The award is a portion of $72 million in funding for small businesses to pursue scientific, clean energy, and climate research, development, and demonstration projects. The funding will support 296 projects across 44 states and addresses multiple topic areas, such as renewable energy, nuclear energy, cybersecurity, advanced materials and manufacturing, microelectronics, and artificial intelligence. Today’s announcement underscores the Biden-Harris Administration's deep commitment to advancing innovative climate solutions and strengthening America’s global scientific leadership, which are critical to achieving the President's goal of a carbon-free grid by 2035 and net-zero emissions by 2050.
“America’s small businesses have always played a critical role in moving our nation forward, and this entrepreneurial spirit helped established America as a global leader in science and innovation,” said U.S. Secretary of Energy Jennifer M. Granholm. “President Biden understands this, which is why DOE is providing companies coast to coast with resources to develop game changing solutions to tackle the climate crisis and build a clean energy future.”
America’s small businesses play a critical role in facilitating the transition from discovery to innovation, helping create a bridge between the scientific laboratory and the commercial marketplace.
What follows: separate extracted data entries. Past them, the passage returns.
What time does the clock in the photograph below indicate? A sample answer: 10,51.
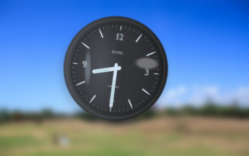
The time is 8,30
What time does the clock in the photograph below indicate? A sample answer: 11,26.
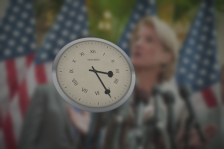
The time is 3,26
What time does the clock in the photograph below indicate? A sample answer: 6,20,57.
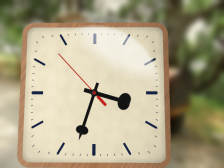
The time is 3,32,53
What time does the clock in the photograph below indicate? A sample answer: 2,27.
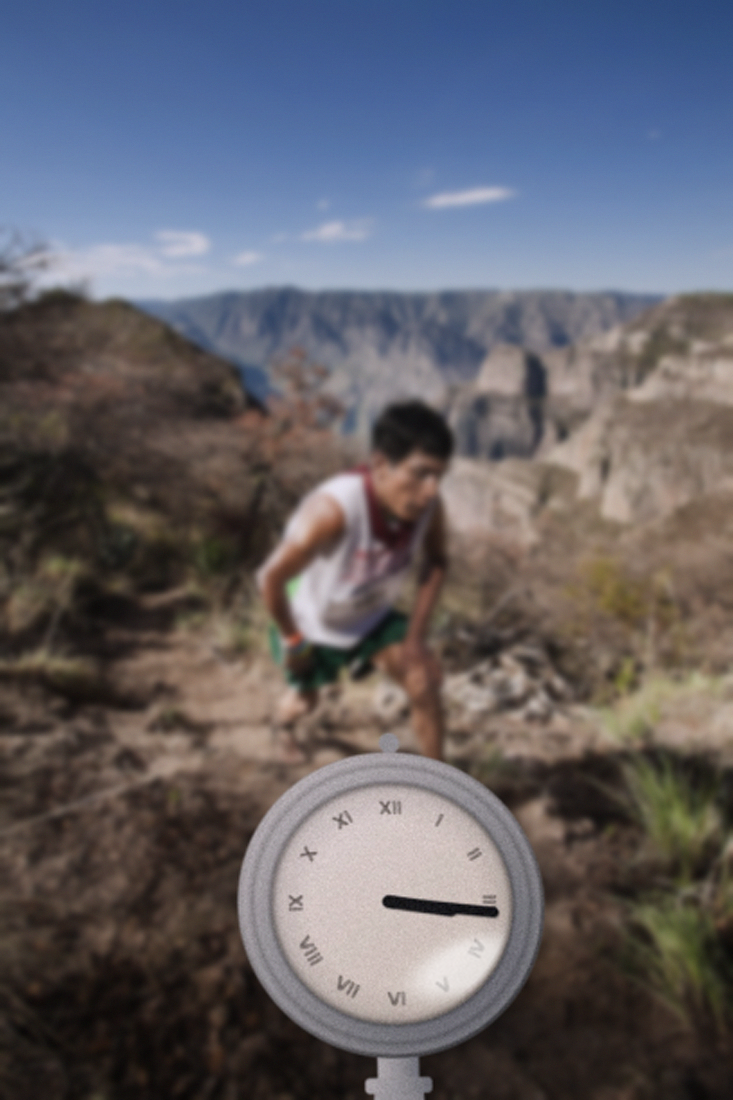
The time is 3,16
DOE’s Small Business Innovation Research (SBIR) and Small Business Technology Transfer (STTR) awards aim to transform science and technology breakthroughs into viable products and services that can be utilized by the American people and across all sectors of the nation’s economy.
Funded through the DOE’s SBIR and STTR programs, today’s selections are primarily for Phase I research and development that focuses on establishing technical feasibility for proposed innovations. Phase I awardees will compete for larger Phase II awards to fund prototype or process development. Additionally, a limited number of Fast-Tracks (combined Phase I and Phase II awards) have also been awarded. The median Phase I award is $200,000 for a period of six to twelve months.